**How to complete this task**. Reproduce the passage of the Angry Birds lesson post between "Mr. Scholz turned" and "our terminology definitions.", inclusive, with its wording unchanged.

**Extracted text**.
Reitz High School

Reitz High School
Evansville, IN

Thursday, March 6, 2014

Angry Birds Makes Students Glad!

Mr. Scholz working with students.
This week's blog post is about a rock star teacher, Greg Scholz, at Perry Heights Middle School in Evansville, Indiana.  He got creative with his 7th grade science class and stepped out of his comfort zone.   He wanted to help his students get a better grasp of the standards that cover some basic physics concepts and Newton's Laws.  He utilized the Internet and came across a blog post that described an activity in which he wanted to try with his own students.  The post has some great videos and resources, so I will share the link with you.  Here is a link to that post that Mr. Scholz discovered: 

Students building their evidence sheet.
The purpose of the activity is to assess knowledge and application of the principles of motion and Newton's Laws of Motion using the game Angry Birds.  Mr. Scholz had his students play the game Angry Birds.  There is a free web version of the game that can be found at  While playing the game the students developed an understanding of the terms force, motion, mass, acceleration (positive, negative, horizontal, vertical), and the applying of Newton's Laws of Motion.

Mr. Scholz turned it into a 4 to 5 day activity that, from what I observed, was engaging and enjoyed by all of the students.  Here is a rundown from his lesson plans of what he did each day:

Day 1
We uploaded our terminology and questions to our netbooks. We played angry birds to get used to how to play it on chrome. After playing, we then practiced snagging photos of the game to show our evidence.  Learned that the Screencast-to-matic doesn’t work on the netbooks.
Day 2
On Day 2 we continued to work on our terminology.  We learned how to snag photos using FN11 and PSR program on the netbooks.  We practiced cropping them using Paint and the crop function.  We played Angry Birds again to get more  ideas of examples we could use in our terminology definitions.
Day 3
Started to focus on our questions and evidence to support our answers.  Collected more evidence photos to use in our terminology and answers to questions.  David Nickel explained how he was using the Amazon Cloud to connect with other classmates to save and crop evidence photos.
Decided to change the due date to Monday.  Realized needed more time in class.
Day 4
Today is the LAST DAY!!!!!! We hope to have learned how Newton's Laws of Motion can apply to video games and real life, and how mass and weight can affect an object in motion. We hope to have PROOF in Angry Birds land (our photos) that support our answers and help us learn the terminology

 Beginning  Questions:

How does the distance you pull back affect how the object flies?
How can you get the best distance?
How can you hit with most accuracy?
What happens if you change the angle?
Does the mass of the object change anything?

Below is a list of questions that students had to think about and answer as they experimented with the game.

 Angry Bird Questions:

How does the distance you pull back the sling shot affect how effective the bird is at destroying its target? Find evidence of this in the game.

**Records**.

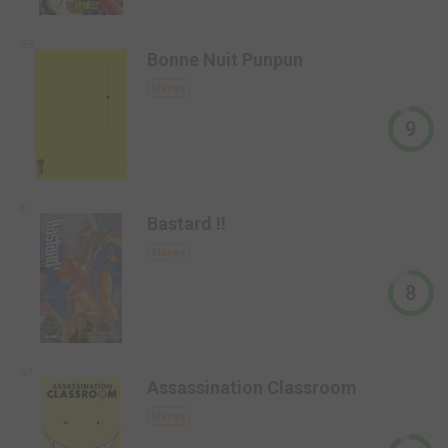
6,9
Bonne Nuit Punpun
Manga
9
8
Bastard !!
Manga
8
6,7
Assassination Classroom
Manga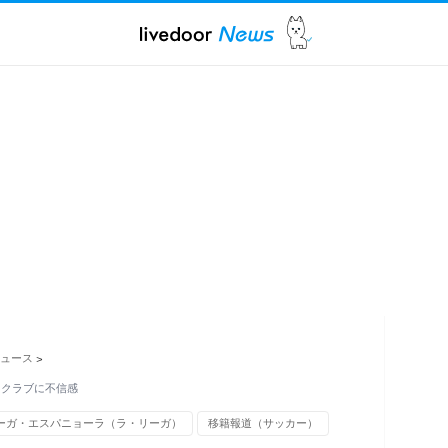
ュース
>
 クラブに不信感
ーガ・エスパニョーラ（ラ・リーガ）
移籍報道（サッカー）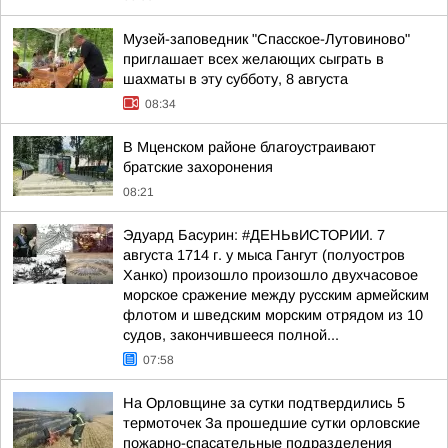
Музей-заповедник "Спасское-Лутовиново"
приглашает всех желающих сыграть в
шахматы в эту субботу, 8 августа
08:34
В Мценском районе благоустраивают
братские захоронения
08:21
Эдуард Басурин: #ДЕНЬвИСТОРИИ. 7
августа 1714 г. у мыса Гангут (полуостров
Ханко) произошло произошло двухчасовое
морское сражение между русским армейским
флотом и шведским морским отрядом из 10
судов, закончившееся полной...
07:58
На Орловщине за сутки подтвердились 5
термоточек За прошедшие сутки орловские
пожарно-спасательные подразделения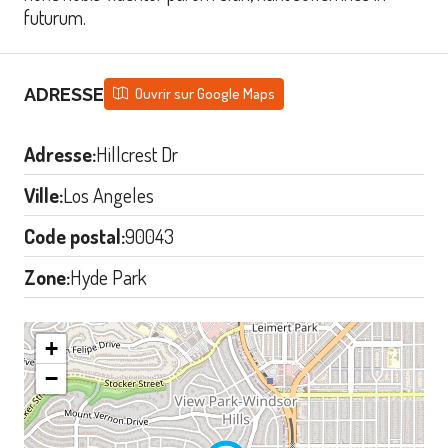
futurum.
ADRESSE
Ouvrir sur Google Maps
Adresse:
Hillcrest Dr
Ville:
Los Angeles
Code postal:
90043
Zone:
Hyde Park
+
−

**Reply**.
Mr. Scholz turned it into a 4 to 5 day activity that, from what I observed, was engaging and enjoyed by all of the students.  Here is a rundown from his lesson plans of what he did each day:

Day 1
We uploaded our terminology and questions to our netbooks. We played angry birds to get used to how to play it on chrome. After playing, we then practiced snagging photos of the game to show our evidence.  Learned that the Screencast-to-matic doesn’t work on the netbooks.
Day 2
On Day 2 we continued to work on our terminology.  We learned how to snag photos using FN11 and PSR program on the netbooks.  We practiced cropping them using Paint and the crop function.  We played Angry Birds again to get more  ideas of examples we could use in our terminology definitions.